Provided information Block Start

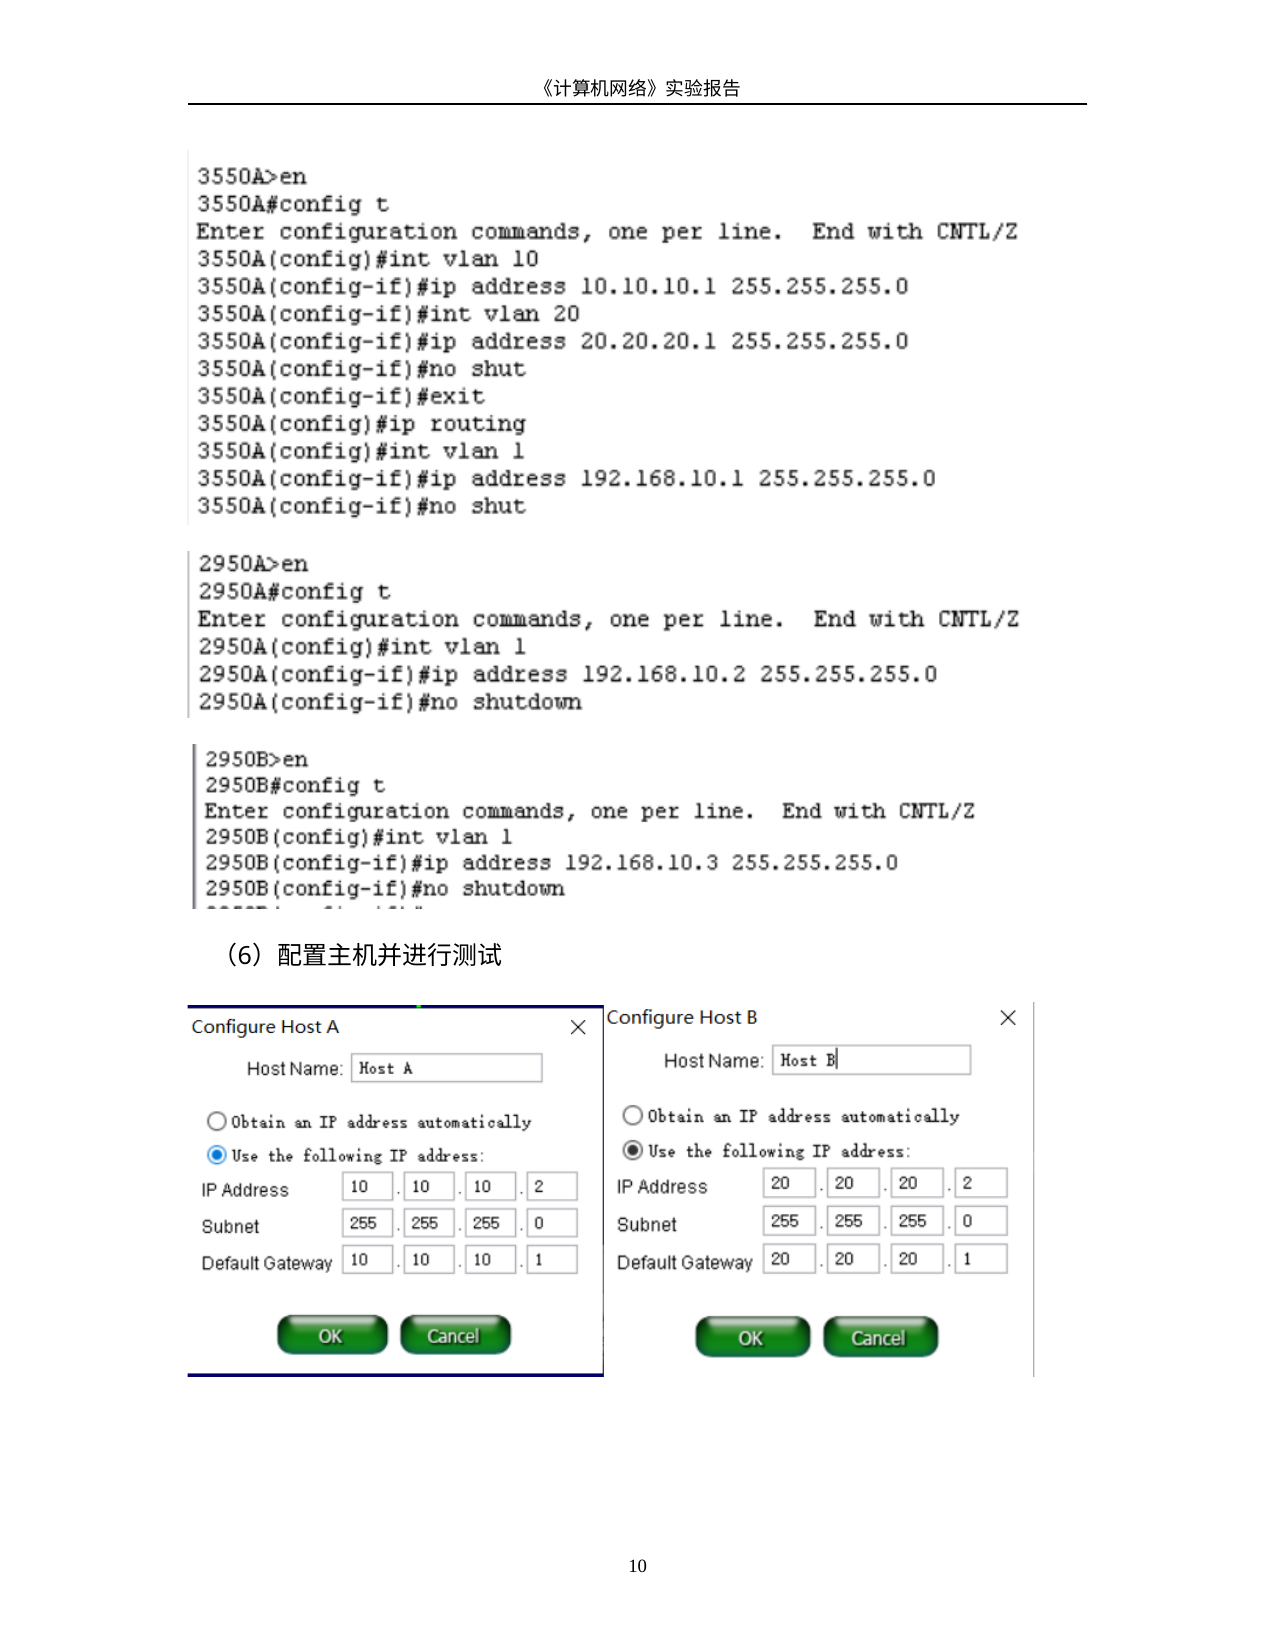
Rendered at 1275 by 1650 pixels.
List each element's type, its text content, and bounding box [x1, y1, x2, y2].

picture [187, 551, 1082, 718]
picture [187, 150, 1032, 525]
picture [187, 744, 1088, 909]
picture [187, 1002, 1035, 1377]
list （6）配置主机并进行测试 [187, 935, 1087, 972]
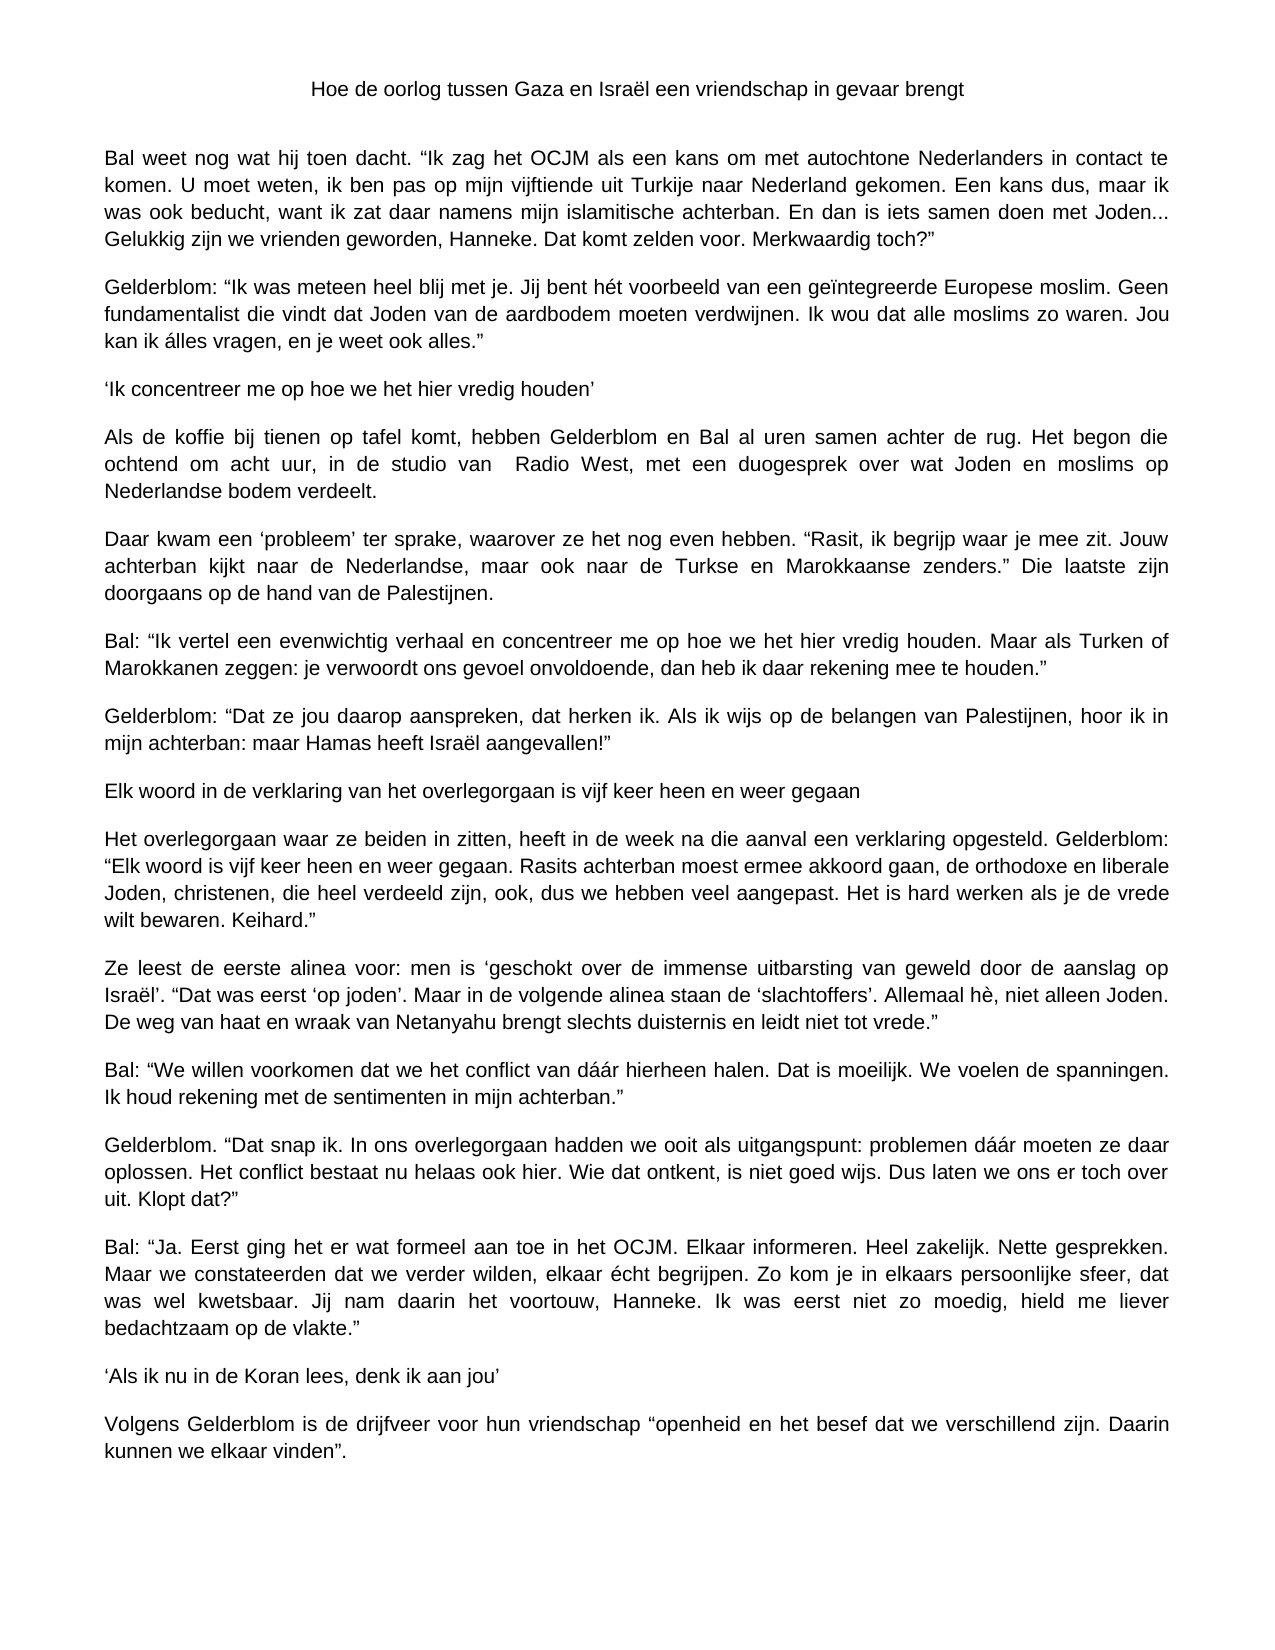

Provided information Block End

## Work required
Exact repetition of each line above is expected; images are to be omitted.

## Task answer
Rendered at 1275 by 1650 pixels.
List each element's type, its text content, and bounding box [x1, y1, x2, y2].

picture [187, 551, 1082, 718]
picture [187, 150, 1032, 525]
picture [187, 744, 1088, 909]
picture [187, 1002, 1035, 1377]
list （6）配置主机并进行测试 [187, 935, 1087, 972]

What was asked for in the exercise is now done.